Der Jemen werde im Kampf der arabischen Koalition unter Saudi Arabiens Führung und den Huthi-Milizen, unterstützt vom Iran zerrieben, sagt Tawakkol Karman. Die Zivilgesellschaft leide sehr. 10 Millionen Jemeniten seien vertrieben worden. Die internationale Gemeinschaft schaue bei den Menschenrechtsverletzungen jedoch tatenlos zu. Sie habe die friedliche Revolution im Jemen seit 2011 nicht wirklich unterstützt. Jetzt sei eine Entwaffnung der Milizen notwendig, um an die ersten Schritte einer politischen Reform nach dem Arabischen Frühling wieder anzuknüpfen.
Tawakkol Karman, Journalistin und politische Aktivistin im Jemen. 2011 erhielt sie den Friedensnobelpreis für ihr Engagement im Arabischen Frühling.
Im Arabischen Frühling kämpften die Menschen im Jemen für eine neues Land, für Demokratie und Gleichberechtigung. Die friedliche Revolution sei aber gewaltsam gestoppt worden. Nach dem Coup des abgesetzten Präsidenten Ali Saleh werde das Land nun durch die Bombardements Saudi Arabiens und das Wüten der Huthi-Milizen, unterstützt von Ali Saleh und dem Iran, zerrieben. Die humanitäre Situation sei sehr schlecht, die Zivilgesellschaft leide sehr. Der Konflikt könne nur gelöst werden, wenn die Milizen entwaffnet würden. Sie könnten sich als Partei allerdings neu konstituieren. Dann müßten Wahlen folgen und über eine Verfassung abgestimmt werden. Wichtig sei auch eine wirtschaftliche Reform. Denn Frieden brauche Entwicklung, so Tawakkol Karman.
Die internationale Gemeinschaft habe im Jemen versagt. Sie sei nicht ausreichend gegen die Verbrechen gegen die Menschlichkeit vorgegangen.
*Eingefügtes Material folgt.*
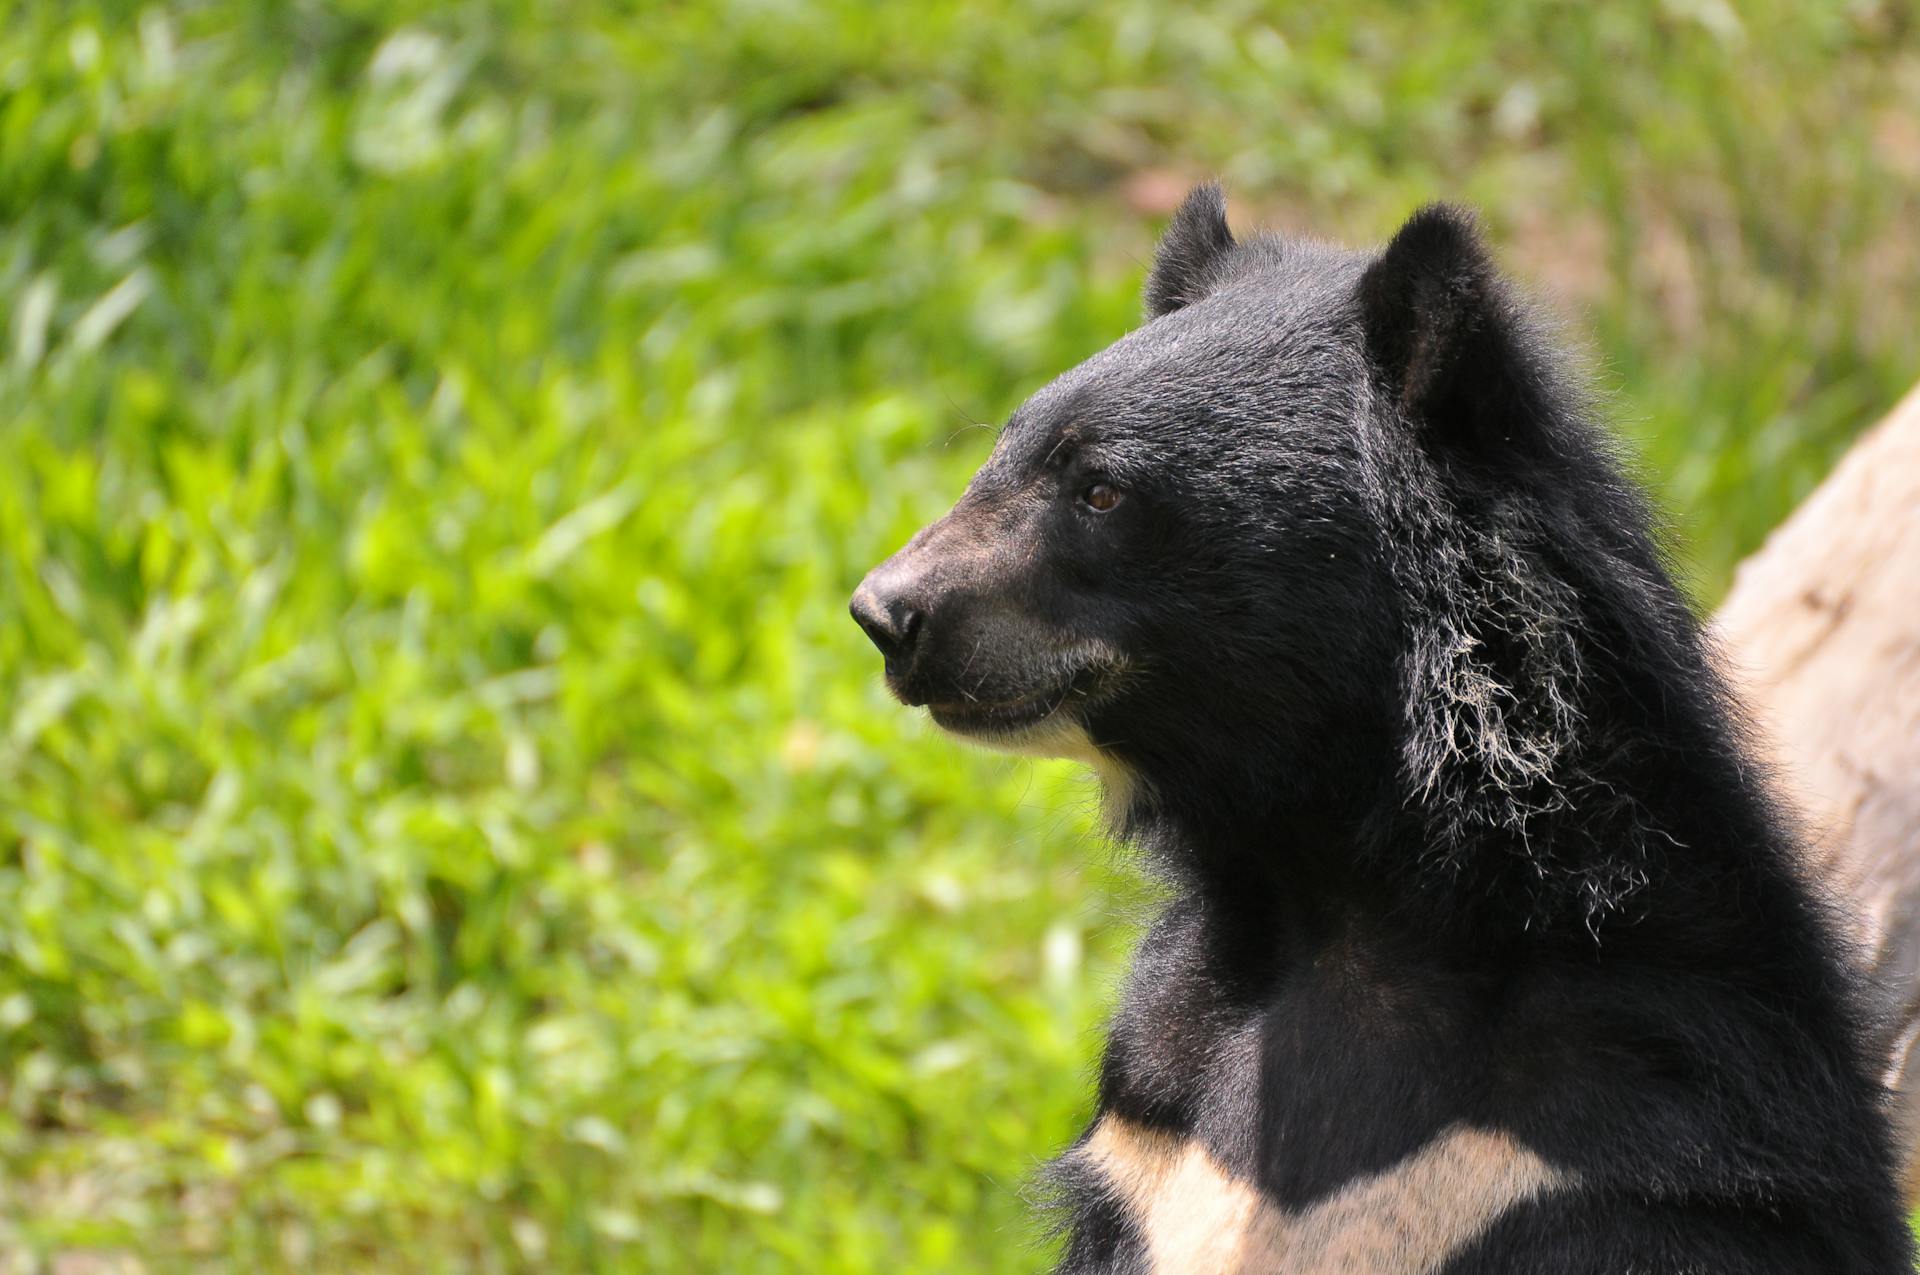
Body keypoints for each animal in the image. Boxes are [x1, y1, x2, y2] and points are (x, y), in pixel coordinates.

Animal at [860, 189, 1920, 1275]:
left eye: (1101, 491)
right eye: (1002, 451)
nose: (887, 612)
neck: (1334, 892)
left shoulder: (1621, 1152)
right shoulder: (1144, 1130)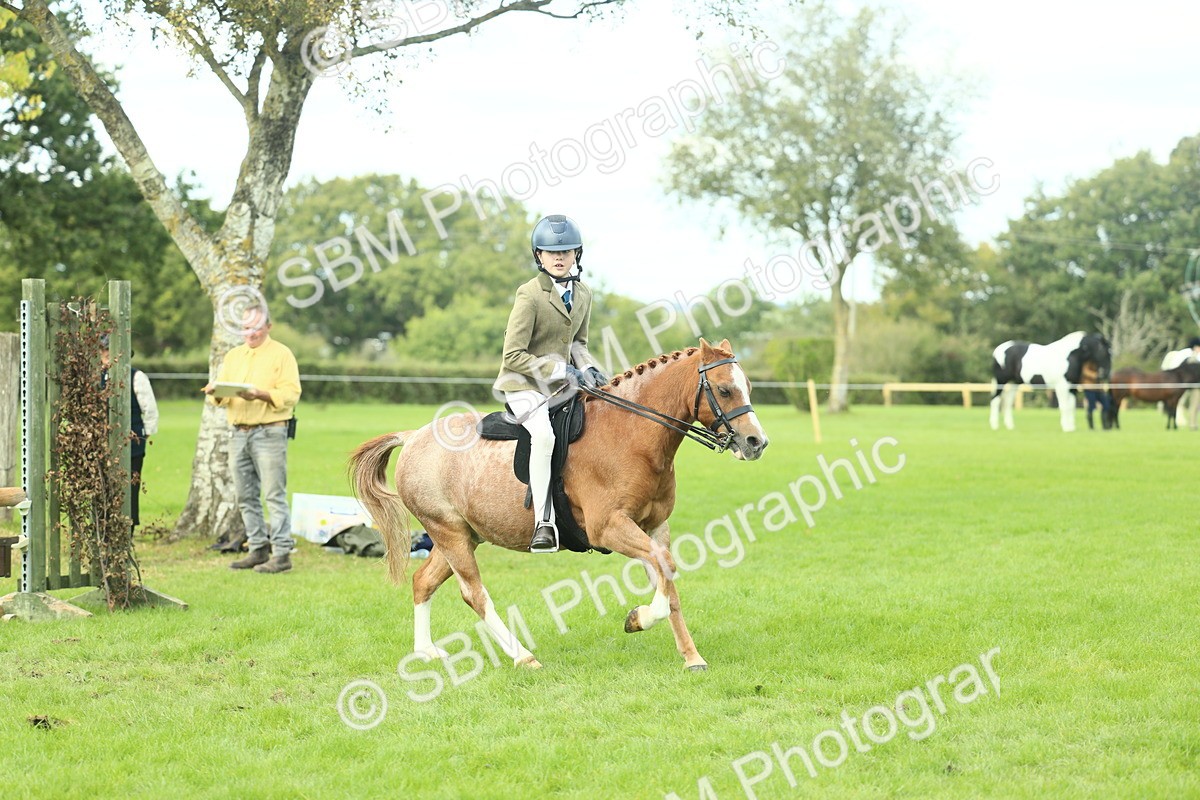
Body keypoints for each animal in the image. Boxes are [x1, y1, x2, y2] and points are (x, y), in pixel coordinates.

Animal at [348, 338, 769, 672]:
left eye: (748, 386)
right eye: (725, 390)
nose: (756, 443)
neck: (632, 435)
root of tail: (413, 436)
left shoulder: (655, 527)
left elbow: (668, 579)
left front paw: (691, 657)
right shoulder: (609, 527)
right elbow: (664, 577)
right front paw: (638, 618)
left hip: (462, 536)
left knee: (424, 581)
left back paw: (426, 652)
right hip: (447, 532)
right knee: (474, 594)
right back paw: (523, 656)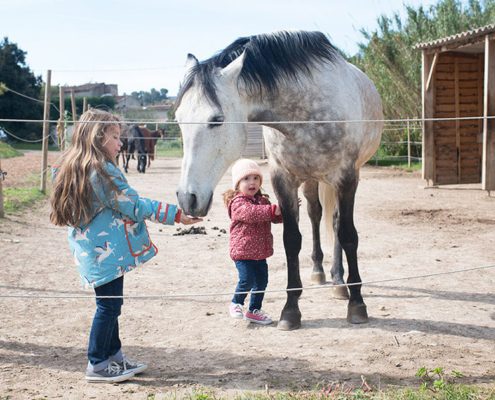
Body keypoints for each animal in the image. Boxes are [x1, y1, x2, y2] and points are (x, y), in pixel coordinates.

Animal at [176, 31, 386, 330]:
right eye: (179, 119)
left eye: (216, 119)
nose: (187, 198)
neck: (305, 113)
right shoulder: (283, 179)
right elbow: (291, 240)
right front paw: (291, 310)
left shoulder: (347, 178)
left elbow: (347, 235)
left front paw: (357, 304)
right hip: (311, 180)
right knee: (315, 214)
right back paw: (320, 271)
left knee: (334, 222)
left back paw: (338, 281)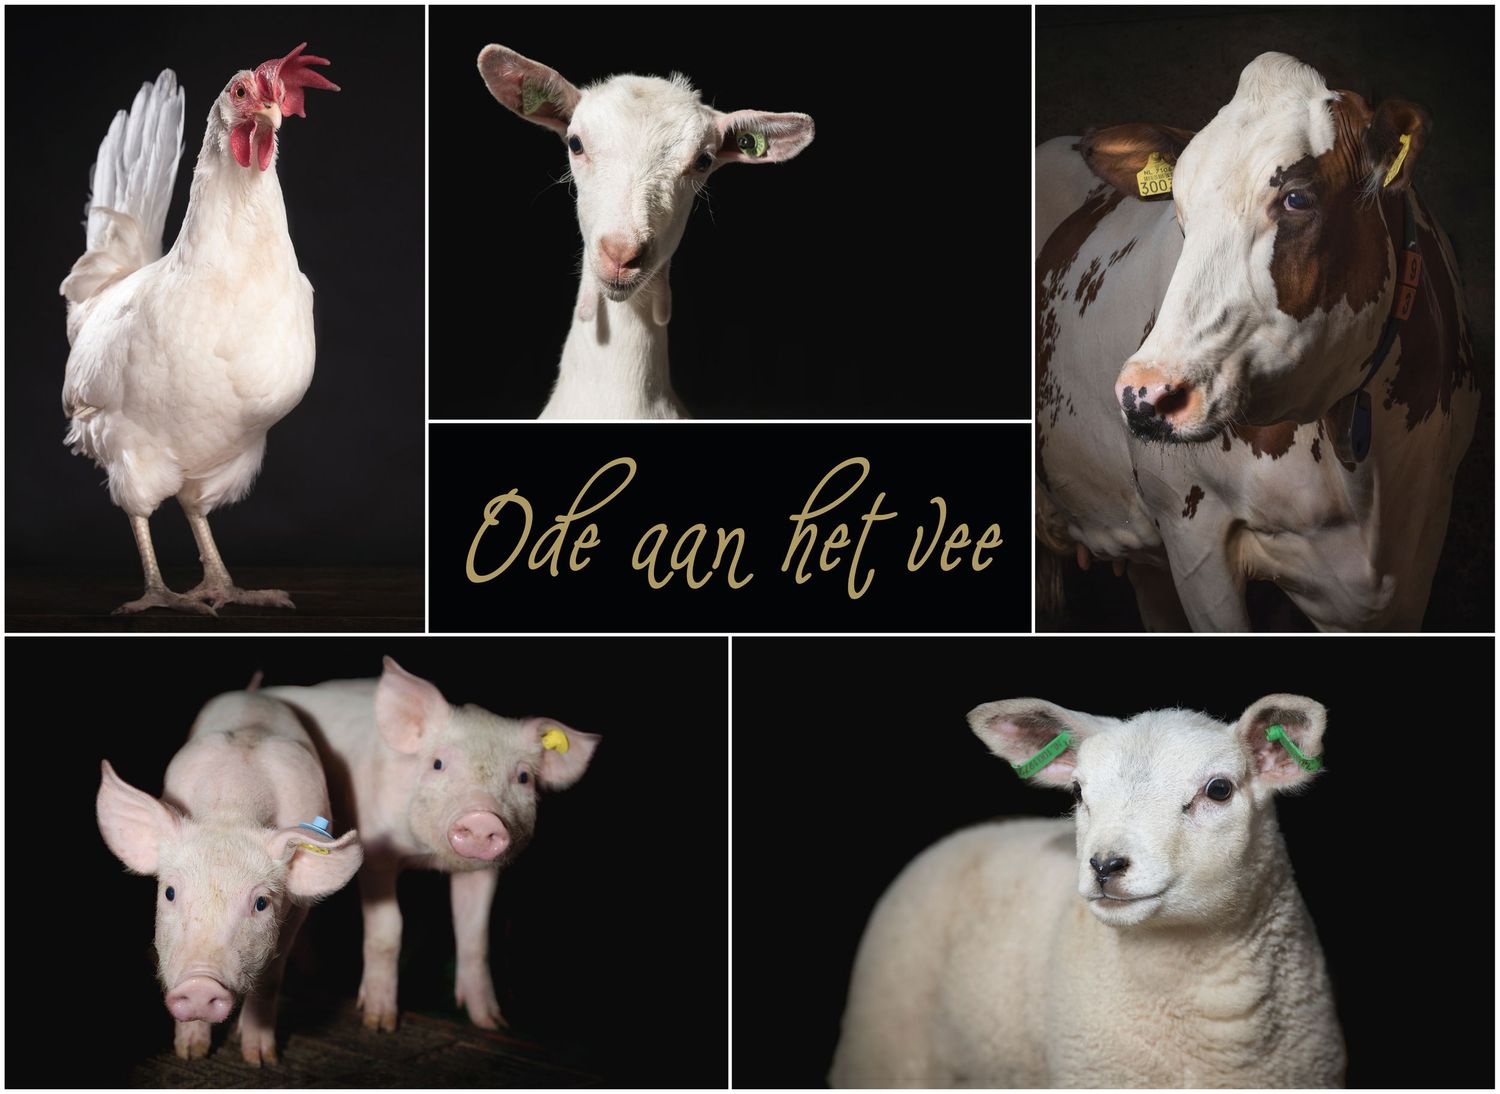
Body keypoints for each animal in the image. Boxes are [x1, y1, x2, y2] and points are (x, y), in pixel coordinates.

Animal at [96, 689, 363, 1065]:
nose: (199, 985)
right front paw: (191, 1053)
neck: (232, 810)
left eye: (261, 903)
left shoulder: (298, 910)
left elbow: (270, 978)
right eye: (170, 893)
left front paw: (261, 1059)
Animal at [264, 657, 599, 1031]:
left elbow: (475, 937)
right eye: (438, 763)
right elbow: (389, 930)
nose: (483, 818)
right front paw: (379, 1023)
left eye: (524, 777)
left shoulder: (484, 871)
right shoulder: (376, 855)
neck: (428, 858)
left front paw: (493, 1024)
Das gelte auch für Syrien. Die Menschen seien im Kampf für Freiheit, Gerechtigkeit und Demokratie im Arabischen Frühling allein gelassen worden. Es reiche auch nicht, den Diktatoren keine Waffen mehr zu verkaufen. Die Tyrannen, die schuld an der Unterdrückung der Bürger seien, müssten auch vor Gericht zur Verantwortung gezogen werden.
10 Millionen Menschen sind im Jemen auf der Flucht, darunter viele Binnenvertriebene. Einige schafften es nach Dschibuti, andere fanden in Oman oder Saudi Arabien Schutz. Nur wenige, etwa 1000, so die Schätzung von Karman, seien in Deutschland angekommen. Es sei wichtig, dass die Flüchtlinge angemessen Schutz in den Ländern erhielten und als Menschen respektiert würden. Die Flüchtlingskrise sei nur zu stoppen, wenn die Kriege beendet und eine sozialer und wirtschaftlicher Aufschwung in der Region einsetze. "Wir brauchen nachhaltige Entwicklung für einen nachhaltigen Frieden, damit wir unsere Welt sicherer machen können."